Supporters of the policy, including U.S. Treasury Secretary Janet Yellen, argue that a minimum international corporate tax rate will end the global “race to the bottom” whereby some countries (most notably Ireland) lower their domestic corporate tax rates, which allegedly obliges other countries to follow suit lest their own domestic companies relocate to lower-tax jurisdictions. This technical argument also typically includes the populist call for “rich” companies to pay their “fair share” of taxes.

Some large multinational companies including Amazon publicly support the proposal, arguing that a minimum international tax rate is preferable to a patchwork of national taxes (and the many disparate fees companies pay to tax lawyers and accountants), even if it means an overall increase in the tax rates paid by Amazon and other multinationals.

But it’s a bad idea.
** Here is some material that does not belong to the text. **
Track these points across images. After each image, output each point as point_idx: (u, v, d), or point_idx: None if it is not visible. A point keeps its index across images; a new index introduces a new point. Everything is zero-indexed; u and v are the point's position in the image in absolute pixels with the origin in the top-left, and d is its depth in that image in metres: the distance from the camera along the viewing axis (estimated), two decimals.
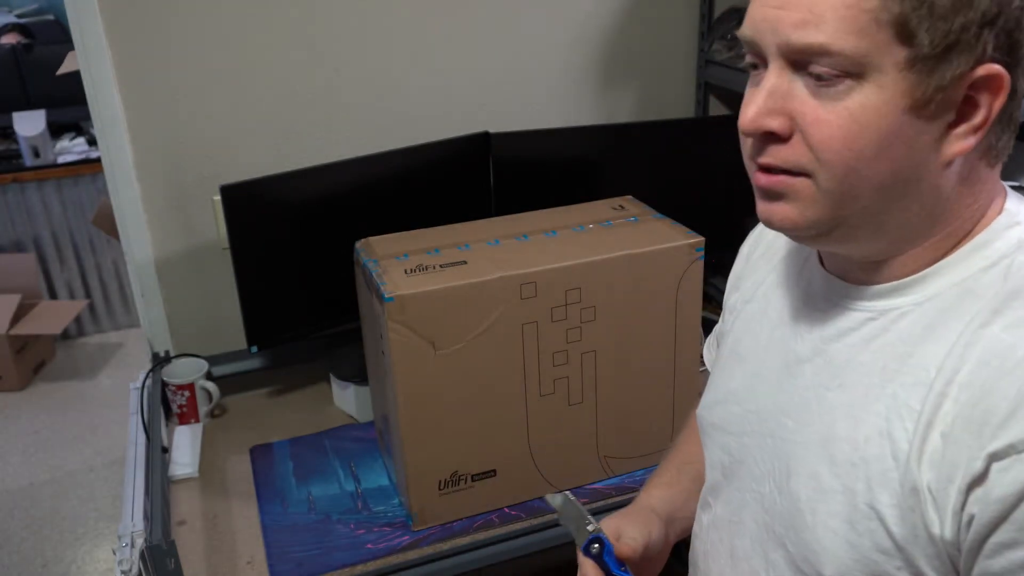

In fact, countries should not tax corporations at all.

Why? Because corporations don’t not bear the burden of taxation. Corporations are simply the legal governance structure for investors and workers to pool their money and skills to produce and distribute output. A corporate tax is therefore a tax on shareholders and workers. Specifically, the shareholder portion of the tax is the difference between their company’s before-tax profit and after-tax profit. Workers pay indirectly with lower wages than they would otherwise earn, as higher corporate taxes discourage capital investment and a lower capital-to-labour ratio means lower labour productivity and therefore lower worker compensation. In fact, the evidence suggests that workers pay more than half of any corporate tax.

This also means that any increased government revenue from the corporate tax is partially offset by lower revenues from the personal income tax as workers earn less money. And to the extent the corporate tax discourages innovation, entrepreneurship and investment in equipment and other infrastructure, the subsequent foregone productivity gains accentuate the tax’s negative effect on labour productivity and wage growth.

Of course, some will argue that Canada will benefit from the G7’s proposal given the popular view that a minimum international corporate tax rate will only affect American “Internet companies” such as Amazon, Facebook and Google. But in 2020, Canada’s outward foreign direct investment (that is, money invested by Canadians in countries other than Canada) was almost twice as large as our inward foreign direct investment, which suggests that Canadian companies might well experience higher net tax obligations under a more punitive international tax regime while the gains to the Canadian government from increasing the effective tax rate on foreign companies doing business in Canada will be modest by comparison.

While the precise impact of a minimum international corporate tax rate on tax revenue remains difficult to predict, it’s fair to say that higher corporate tax rates will slow productivity growth and lower living standards for many Canadian workers.